++++ DATA SEGMENT ++++
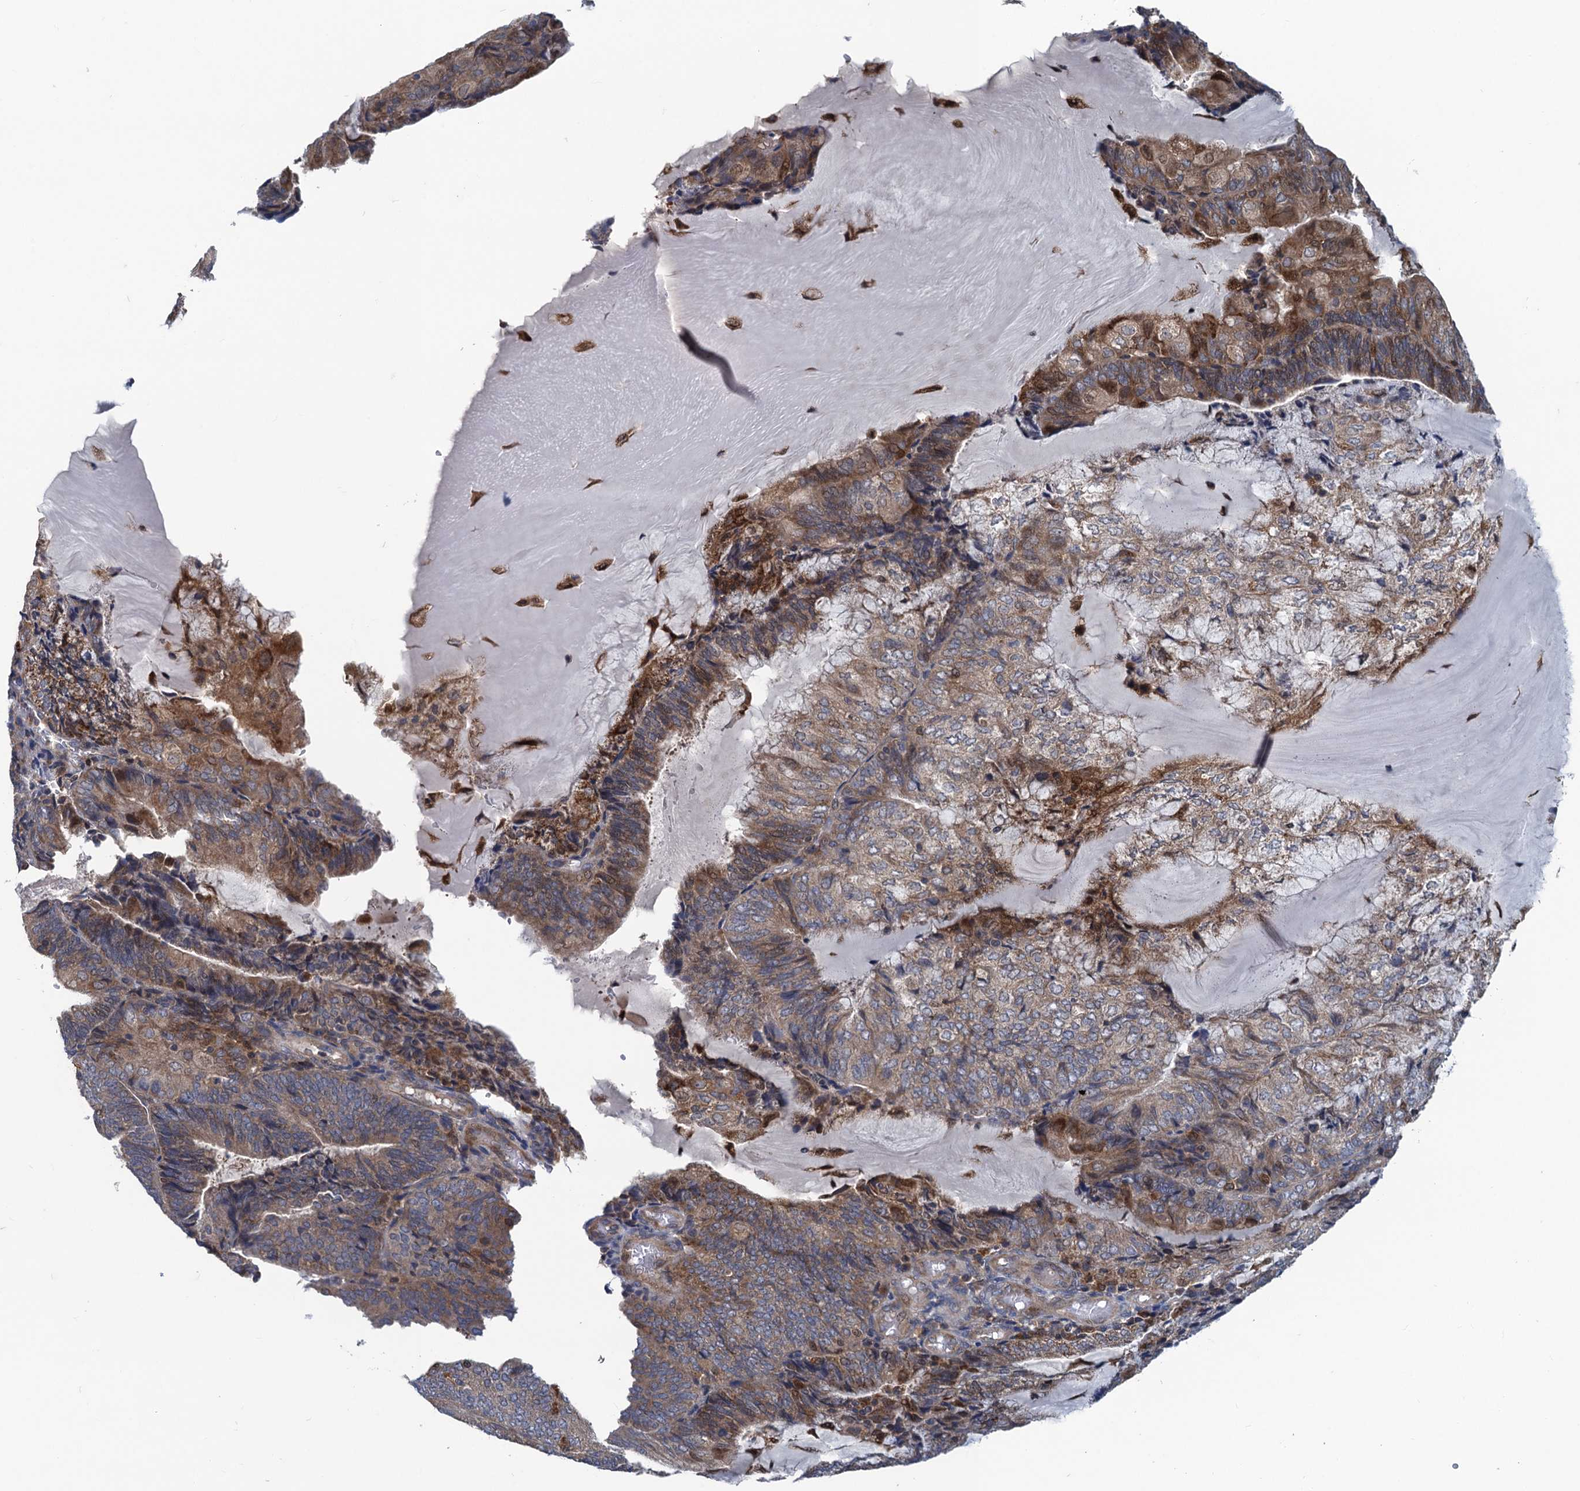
{"staining": {"intensity": "moderate", "quantity": ">75%", "location": "cytoplasmic/membranous,nuclear"}, "tissue": "endometrial cancer", "cell_type": "Tumor cells", "image_type": "cancer", "snomed": [{"axis": "morphology", "description": "Adenocarcinoma, NOS"}, {"axis": "topography", "description": "Endometrium"}], "caption": "DAB (3,3'-diaminobenzidine) immunohistochemical staining of human adenocarcinoma (endometrial) demonstrates moderate cytoplasmic/membranous and nuclear protein positivity in approximately >75% of tumor cells.", "gene": "CNTN5", "patient": {"sex": "female", "age": 81}}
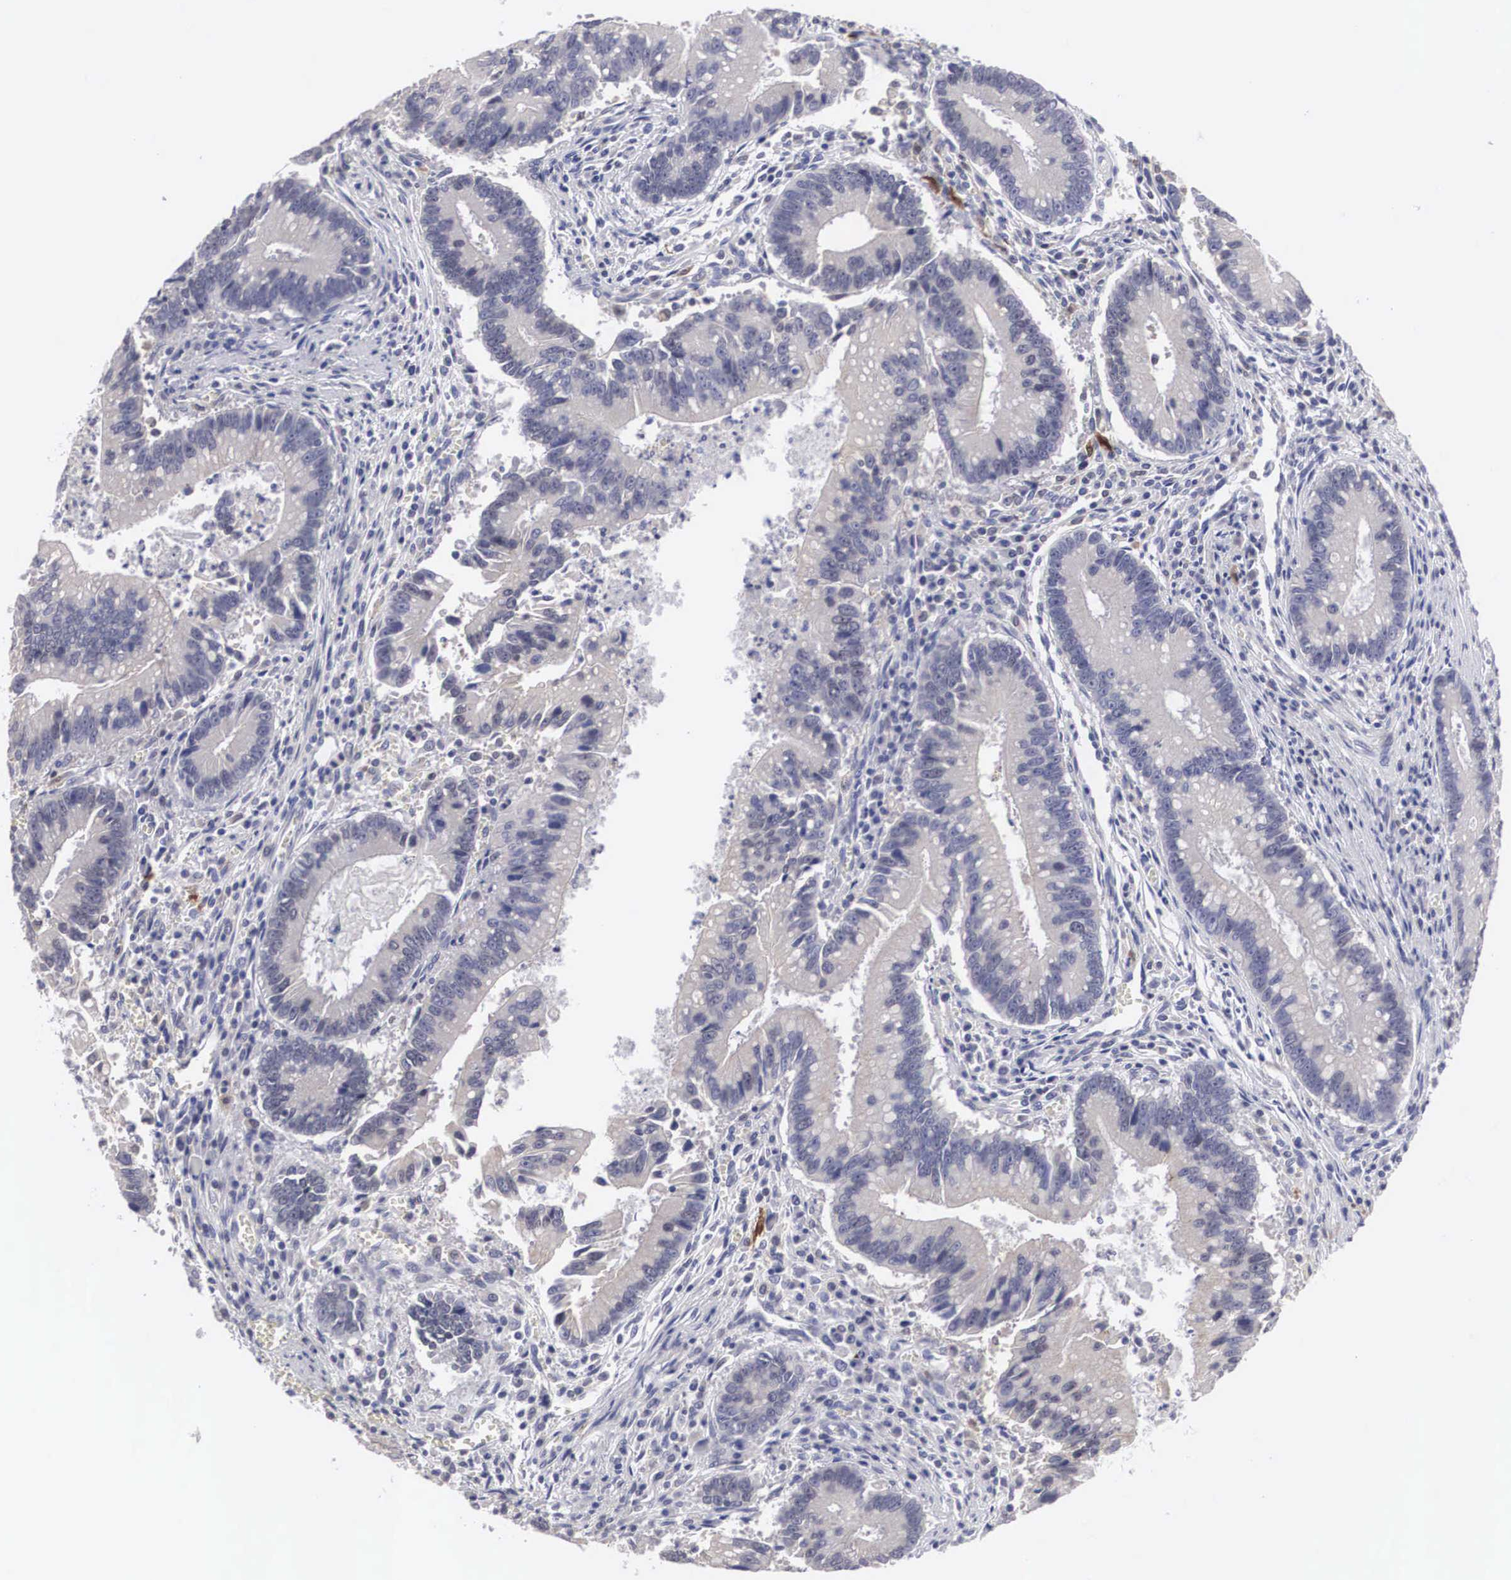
{"staining": {"intensity": "negative", "quantity": "none", "location": "none"}, "tissue": "colorectal cancer", "cell_type": "Tumor cells", "image_type": "cancer", "snomed": [{"axis": "morphology", "description": "Adenocarcinoma, NOS"}, {"axis": "topography", "description": "Rectum"}], "caption": "An immunohistochemistry (IHC) histopathology image of colorectal cancer is shown. There is no staining in tumor cells of colorectal cancer.", "gene": "HMOX1", "patient": {"sex": "female", "age": 81}}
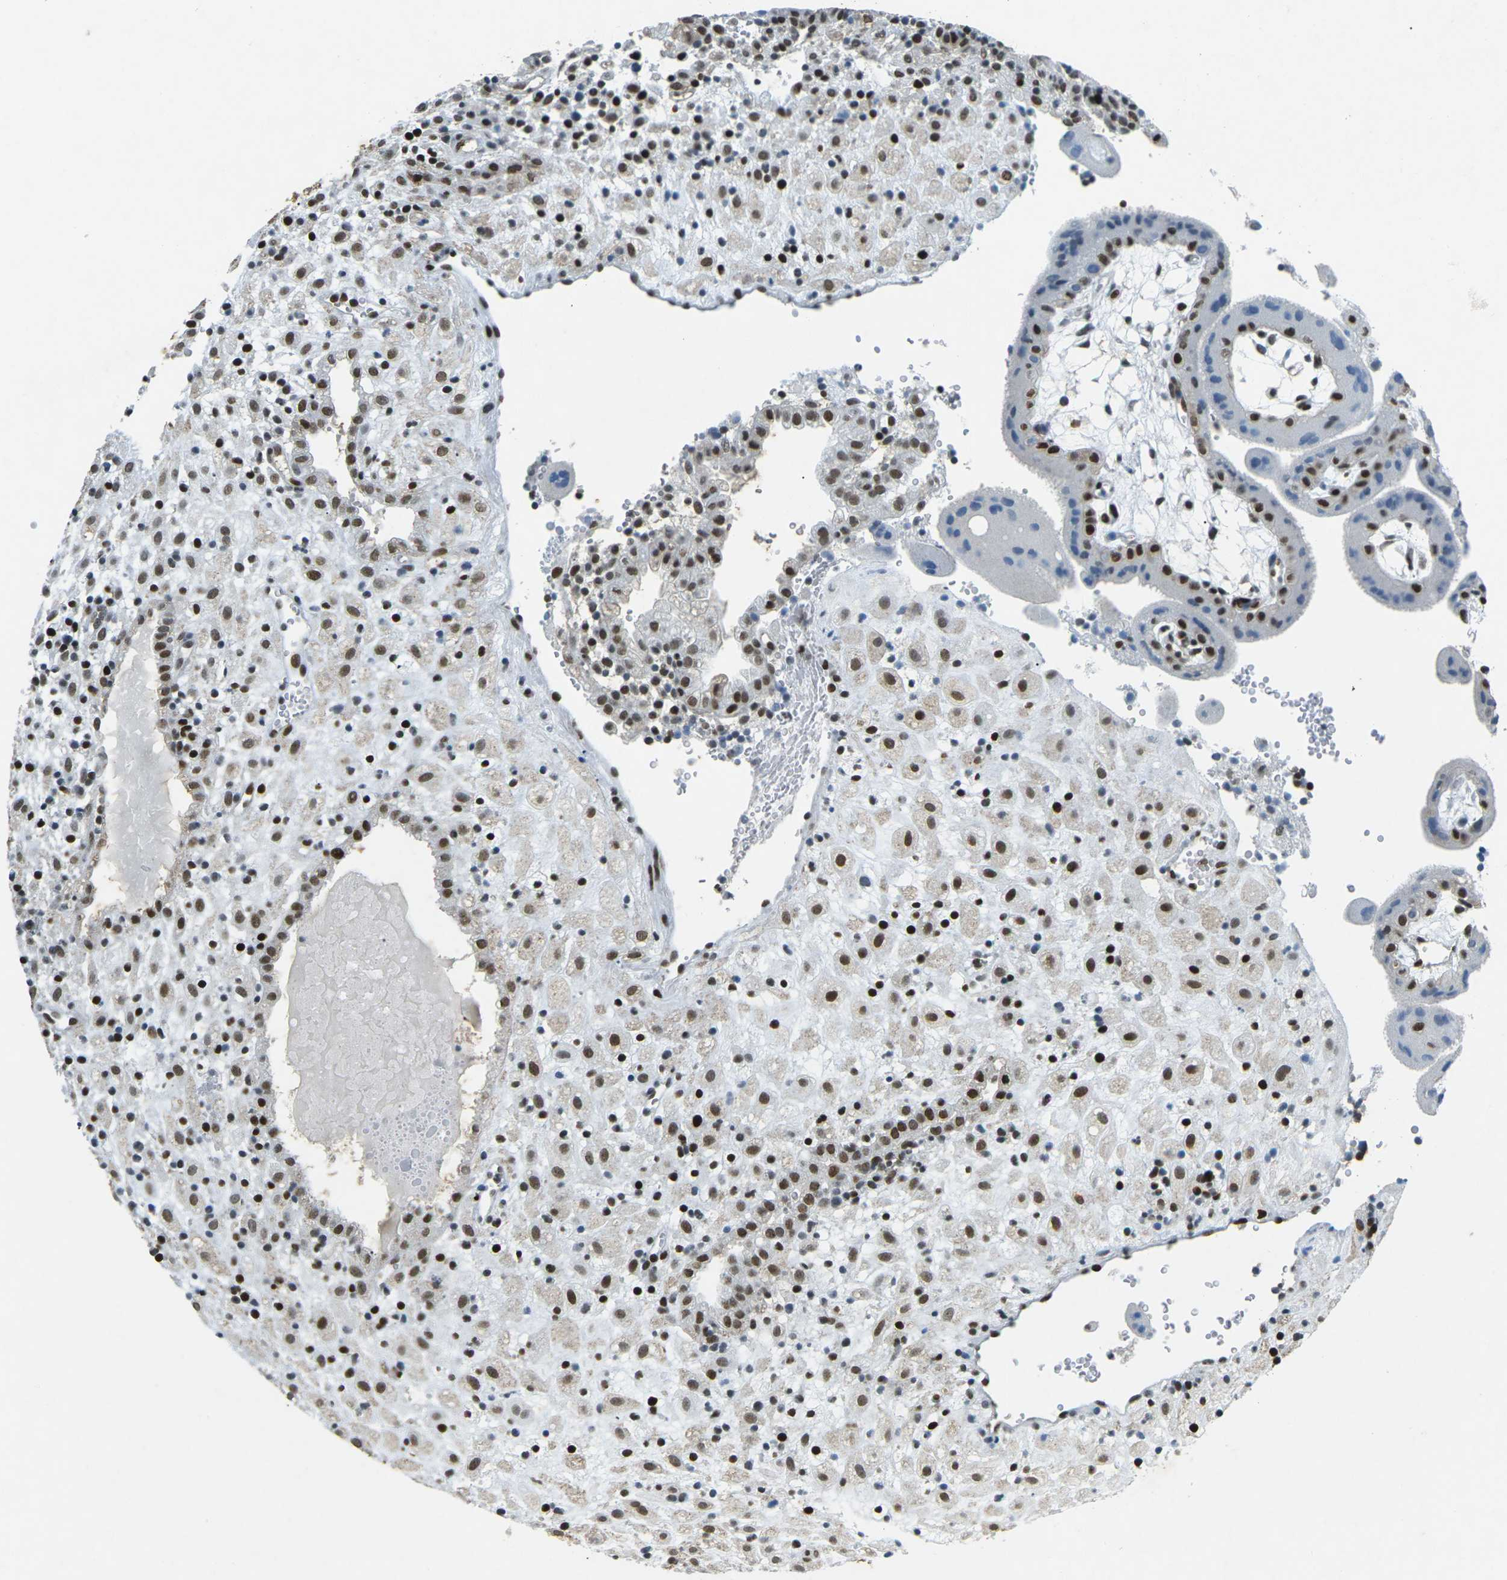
{"staining": {"intensity": "strong", "quantity": ">75%", "location": "nuclear"}, "tissue": "placenta", "cell_type": "Decidual cells", "image_type": "normal", "snomed": [{"axis": "morphology", "description": "Normal tissue, NOS"}, {"axis": "topography", "description": "Placenta"}], "caption": "About >75% of decidual cells in benign placenta exhibit strong nuclear protein positivity as visualized by brown immunohistochemical staining.", "gene": "RB1", "patient": {"sex": "female", "age": 18}}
++++
Please produce an exact copy of all the material, leaving out the pictures.

{"staining": {"intensity": "moderate", "quantity": ">75%", "location": "cytoplasmic/membranous,nuclear"}, "tissue": "endometrial cancer", "cell_type": "Tumor cells", "image_type": "cancer", "snomed": [{"axis": "morphology", "description": "Adenocarcinoma, NOS"}, {"axis": "topography", "description": "Endometrium"}], "caption": "DAB (3,3'-diaminobenzidine) immunohistochemical staining of human adenocarcinoma (endometrial) demonstrates moderate cytoplasmic/membranous and nuclear protein positivity in approximately >75% of tumor cells.", "gene": "CNTN5", "patient": {"sex": "female", "age": 81}}
{"staining": {"intensity": "negative", "quantity": "none", "location": "none"}, "tissue": "colorectal cancer", "cell_type": "Tumor cells", "image_type": "cancer", "snomed": [{"axis": "morphology", "description": "Adenocarcinoma, NOS"}, {"axis": "topography", "description": "Rectum"}], "caption": "An immunohistochemistry (IHC) histopathology image of colorectal cancer is shown. There is no staining in tumor cells of colorectal cancer.", "gene": "HMOX1", "patient": {"sex": "female", "age": 81}}
{"staining": {"intensity": "strong", "quantity": ">75%", "location": "nuclear"}, "tissue": "placenta", "cell_type": "Decidual cells", "image_type": "normal", "snomed": [{"axis": "morphology", "description": "Normal tissue, NOS"}, {"axis": "topography", "description": "Placenta"}], "caption": "About >75% of decidual cells in benign placenta exhibit strong nuclear protein positivity as visualized by brown immunohistochemical staining.", "gene": "RB1", "patient": {"sex": "female", "age": 18}}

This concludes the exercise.